What’s less advisable is making her identity a rallying cry. It may excite certain voters to know they’re contributing to a historic “first” and helping normalize the idea of women and people of color in top positions of power. But other constituencies will be indifferent to — or possibly even alienated by — such messaging; the point of an election is to fix voters’ problems, not help a candidate accrue historical acclaim.

And in a contest wherein one is trying to win over as many voters as possible across every demographic in the nation, what is the value-add of emphasizing to voters something that they can already observe with their own eyes? This is all the more important in light of Harris’ abbreviated campaign, which will be only three months long. Her chief responsibility is to explain what she believes and what she plans to do with her power if elected. Emphasis on “firsts” can flip the focus from voters onto the candidate. Consider how Clinton’s deplorable “I’m With Her” slogan got it backward: The president is supposed to be with us, not the other way around.
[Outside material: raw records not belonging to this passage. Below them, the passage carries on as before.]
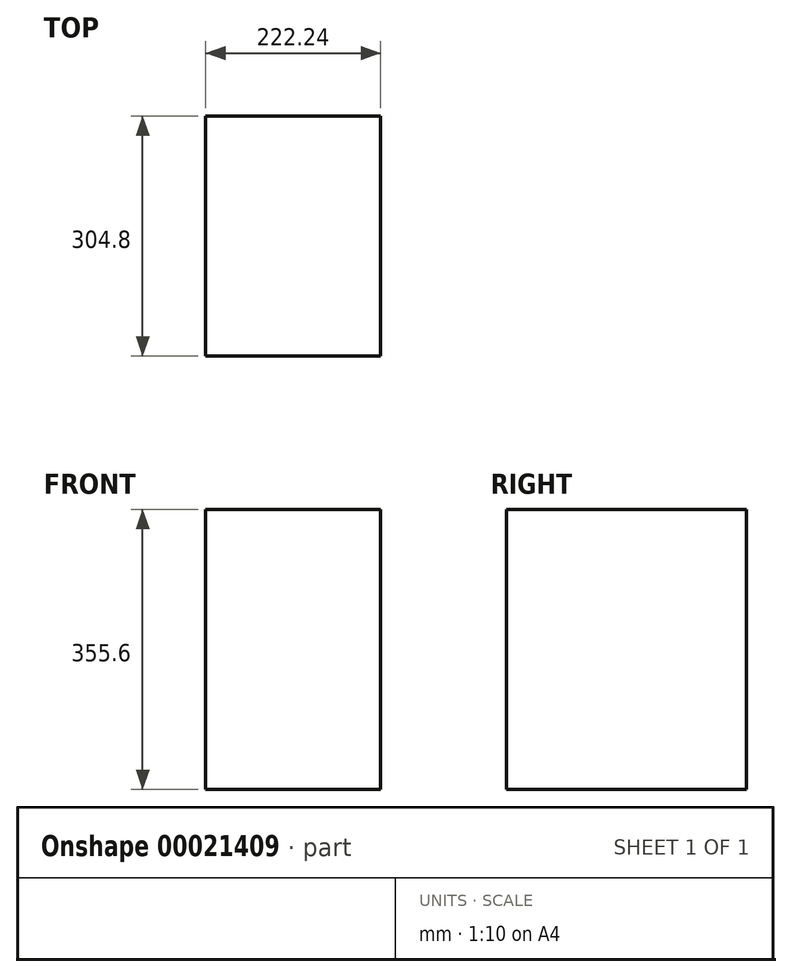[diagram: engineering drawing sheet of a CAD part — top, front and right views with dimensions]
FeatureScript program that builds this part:
annotation { "Feature Type Name" : "Feature", "Feature Type Description" : "" }
export const myFeature = defineFeature(function(context is Context, id is Id, definition is map)
    precondition{}
    {
        {
            var Q0;
            Q0=qCreatedBy(makeId("Front.planeOp"),FACE);
            var sketch = newSketch(context, id + "F0", { "sketchPlane" : qUnion([Q0])});
            skLineSegment(sketch, "E0.rect.bottom", {"start": v(111.13, 177.8) * mm, "end": v(-111.12, 177.8) * mm});
            skLineSegment(sketch, "E0.rect.top", {"start": v(111.12, -177.8) * mm, "end": v(-111.12, -177.8) * mm});
            skLineSegment(sketch, "E0.rect.left", {"start": v(111.13, 177.8) * mm, "end": v(111.13, -177.8) * mm});
            skLineSegment(sketch, "E0.rect.right", {"start": v(-111.12, 177.8) * mm, "end": v(-111.13, -177.8) * mm});
            skPoint(sketch, "E0.rect.middle", {"position": v(0, 0) * mm});
            skSolve(sketch);
        }
        {
            var Q0;
            Q0=makeQuery(id+"F0.imprint","IMPRINT",FACE,{"disambiguationData":[TD([[makeQuery(id+"F0.imprint","IMPRINT",EDGE,{"derivedFrom":sQuery(id+"F0.wireOp",EDGE,"E0.rect.bottom")}),1.0]])]});
            extrude(context, id + "F1", {"entities" : qUnion([Q0]), "depth" : 304.8 * mm});
        }
    });
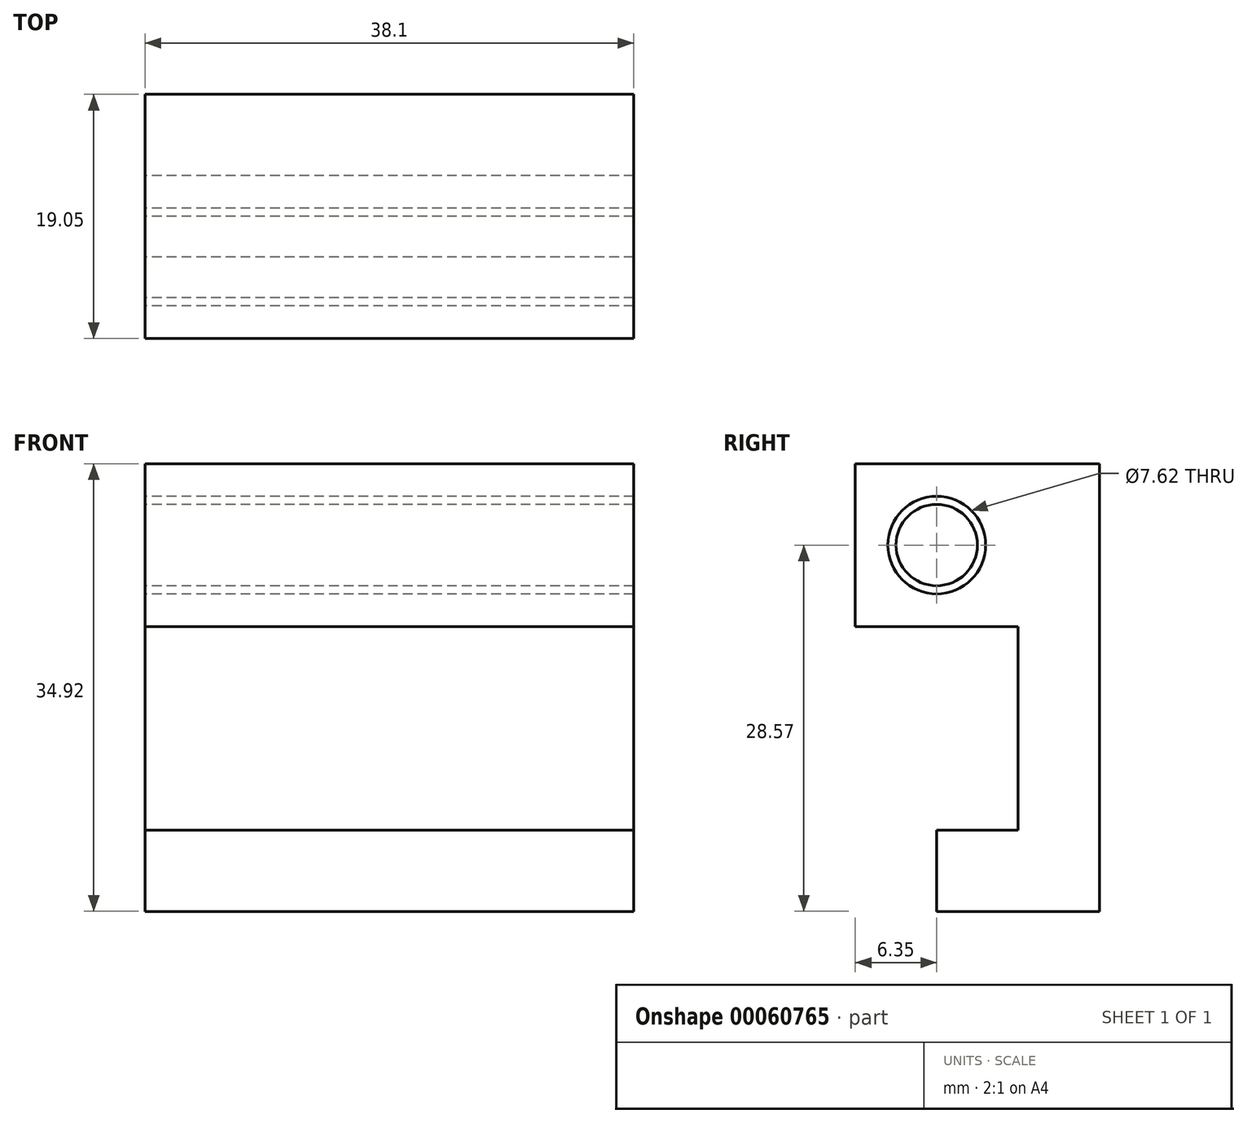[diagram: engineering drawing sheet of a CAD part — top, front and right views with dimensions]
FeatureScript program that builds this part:
annotation { "Feature Type Name" : "Feature", "Feature Type Description" : "" }
export const myFeature = defineFeature(function(context is Context, id is Id, definition is map)
    precondition{}
    {
        {
            var Q0;
            Q0=qCreatedBy(makeId("Right.planeOp"),FACE);
            var sketch = newSketch(context, id + "F0", { "sketchPlane" : qUnion([Q0])});
            skCircle(sketch, "E0", {"center": v(0, 0) * mm, "radius": 3.18 * mm});
            skSolve(sketch);
        }
        {
            var Q0;
            Q0 = qSketchRegion(id + "F0", true);
            extrude(context, id + "F1", {"entities" : qUnion([Q0]), "depth" : 38.1 * mm, "symmetric" : true});
        }
        {
            var Q0;
            Q0=qCreatedBy(makeId("Right.planeOp"),FACE);
            var sketch = newSketch(context, id + "F2", { "sketchPlane" : qUnion([Q0])});
            skCircle(sketch, "E1", {"center": v(0, 0) * mm, "radius": 3.81 * mm});
            skLineSegment(sketch, "E2.bottom", {"start": v(-6.35, 6.35) * mm, "end": v(12.7, 6.35) * mm});
            skLineSegment(sketch, "E2.top", {"start": v(-6.35, -6.35) * mm, "end": v(6.35, -6.35) * mm});
            skLineSegment(sketch, "E2.left", {"start": v(-6.35, 6.35) * mm, "end": v(-6.35, -6.35) * mm});
            skLineSegment(sketch, "E3.left", {"start": v(6.35, -6.35) * mm, "end": v(6.35, -22.23) * mm});
            skLineSegment(sketch, "E3.right", {"start": v(12.7, 6.35) * mm, "end": v(12.7, -28.58) * mm});
            skLineSegment(sketch, "E4.bottom", {"start": v(12.7, -28.58) * mm, "end": v(0, -28.58) * mm});
            skLineSegment(sketch, "E4.top", {"start": v(6.35, -22.23) * mm, "end": v(0, -22.23) * mm});
            skLineSegment(sketch, "E4.right", {"start": v(0, -28.58) * mm, "end": v(0, -22.23) * mm});
            skLineSegment(sketch, "E5", {"start": v(0, 0) * mm, "end": v(12.7, 0) * mm, "construction": true});
            skLineSegment(sketch, "E6", {"start": v(0, -25.4) * mm, "end": v(12.7, -25.4) * mm, "construction": true});
            skSolve(sketch);
        }
        {
            var Q0;
            Q0 = qSketchRegion(id + "F2", true);
            extrude(context, id + "F3", {"entities" : qUnion([Q0]), "depth" : 38.1 * mm, "symmetric" : true});
        }
    });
In addition to its weakness as a communications strategy, a fixation on “firsts” can effectively conflate cultural change with political change. To be clear, it would, of course, be symbolically powerful and exhilarating to elect a woman as president. But ultimately the excitement over electing “firsts” rests on a theory of change that holds that “inspiration” and “hope” are significant mechanisms for societal progress. They’re not. Electing a woman president isn’t going to be the missing piece that solves the persistent problem of the gender pay gap, gender inequality in parental leave, the absence of government support for child care, the erosion of abortion rights, gender discrimination in the workplace and many other issues. (Fortunately, Harris — in alignment with the Democratic Party — holds decent policy positions on some of those issues, but it remains to be seen what policies she would actually look to pass or make a priority.)

While having a woman as president is long overdue, it is hardly a corrective to institutional patriarchy and misogyny in many nations: Many deeply, deeply patriarchal countries that make the U.S. look like a feminist paradise have already been led by women. Consider also how many liberals framed the the election of Barack Obama as a continuation of the civil rights era and a major blow to racism. But his tenure didn’t usher in a new era in Black liberation or antiracism in America. His favoritism for banks over the people resulted in a huge decline in Black wealth. And many of the people who once voted for him subsequently became decisive contributors to the election of a white nationalist president who went on to call some of the people at a white supremacist rally “very fine people.”

Lastly, unfortunately we know that Harris’ gender and race will remain salient in the race for the White House regardless of what she says, in large part because of whom she’s running against. Trump is making up lies about her denying that she’s Black, deliberately mispronouncing her name and lobbing sexist attacks at her, such as saying world leaders would view her as a “play toy.” JD Vance, Trump’s running mate, has defended past remarks referring to her as part of a group of Democratic “childless cat ladies.” Harris has savvily framed Trump’s comments as retrograde, divisive and disrespectful.

One hopes Trump’s prejudiced lines of attack against Harris will hurt him. Polls have shown that Trump’s most blatantly bigoted remarks about politicians in the past have been unpopular, such as when he told Democrats of color to “go back” to the places they came from. It’s possible that if Trump continues these kinds of broadsides, he could turn off independent voters or generate extra sympathy — and mobilization —for Harris. Harris should, of course, defend herself in whichever terms she wishes to. But she seems to be wisely focusing her energy on explaining to voters why she’s the best choice to defend our multicultural democracy based on her record and her ideas. Should she be elected, her biggest opportunities to help advance the power of women or people of color will come not through her identity, but what she gets done.